──────── The records

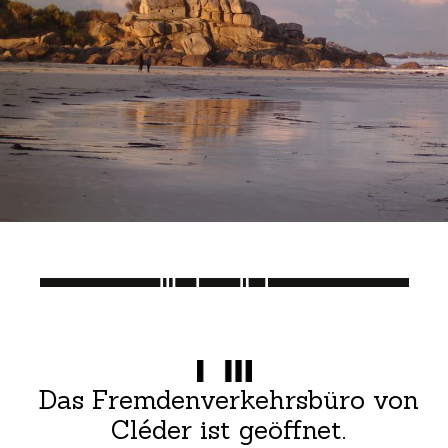
Das Fremdenverkehrsbüro von
Cléder ist geöffnet.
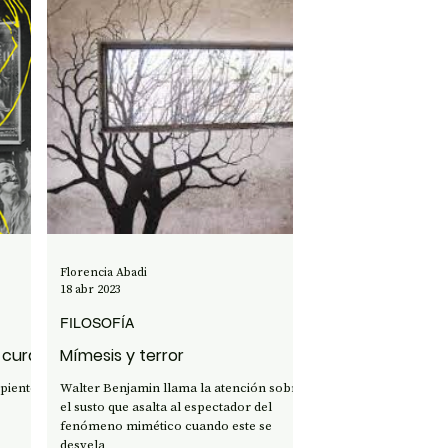
Florencia Abadi
18 abr 2023
FILOSOFÍA
a cura
Mímesis y terror
rpientes
Walter Benjamin llama la atención sobre
el susto que asalta al espectador del
fenómeno mimético cuando este se
desvela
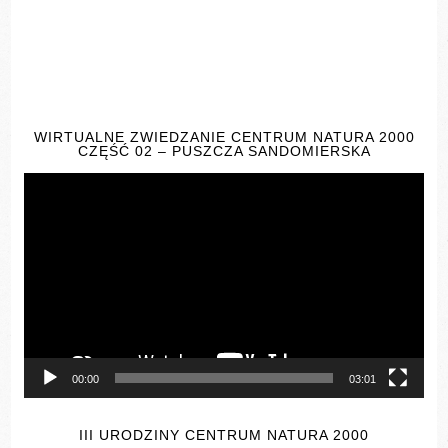
WIRTUALNE ZWIEDZANIE CENTRUM NATURA 2000
CZĘŚĆ 02 – PUSZCZA SANDOMIERSKA
Odtwarzacz
video
00:00
03:01
III URODZINY CENTRUM NATURA 2000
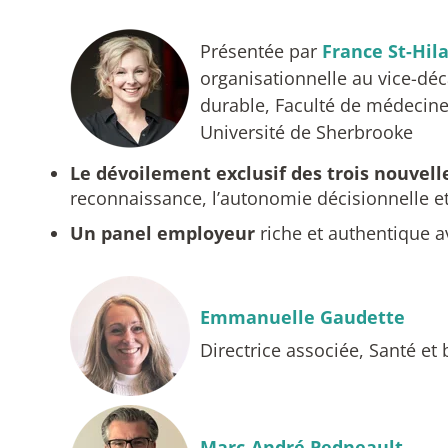
Présentée par
France St-Hila
organisationnelle au vice-déca
durable, Faculté de médecine
Université de Sherbrooke
Le dévoilement exclusif des trois nouvell
reconnaissance, l’autonomie décisionnelle et 
Un panel employeur
riche et authentique a
Emmanuelle Gaudette
Directrice associée, Santé et
Marc-André Pedneault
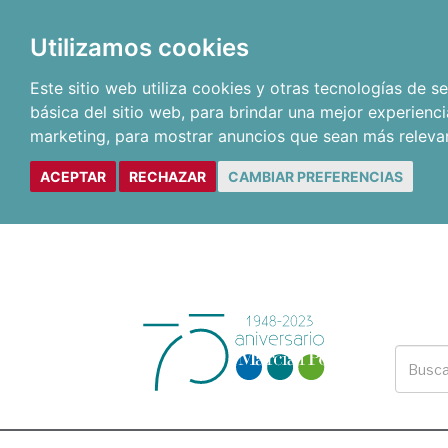
Utilizamos cookies
Este sitio web utiliza cookies y otras tecnologías de 
básica del sitio web
,
para brindar una mejor experienci
marketing
,
para mostrar anuncios que sean más releva
ACEPTAR
RECHAZAR
CAMBIAR PREFERENCIAS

────────────────

» Work request:
Your answer must be the lines from the one containing "durable, Faculté de médecine" through the last line of the records, both included, written out exactly and without pictures.

» The answer:
durable, Faculté de médecine
Université de Sherbrooke
Le dévoilement exclusif des trois nouvell
reconnaissance, l’autonomie décisionnelle et 
Un panel employeur
riche et authentique a
Emmanuelle Gaudette
Directrice associée, Santé et
Marc-André Pedneault
Utilizamos cookies
Este sitio web utiliza cookies y otras tecnologías de 
básica del sitio web
,
para brindar una mejor experienci
marketing
,
para mostrar anuncios que sean más releva
ACEPTAR
RECHAZAR
CAMBIAR PREFERENCIAS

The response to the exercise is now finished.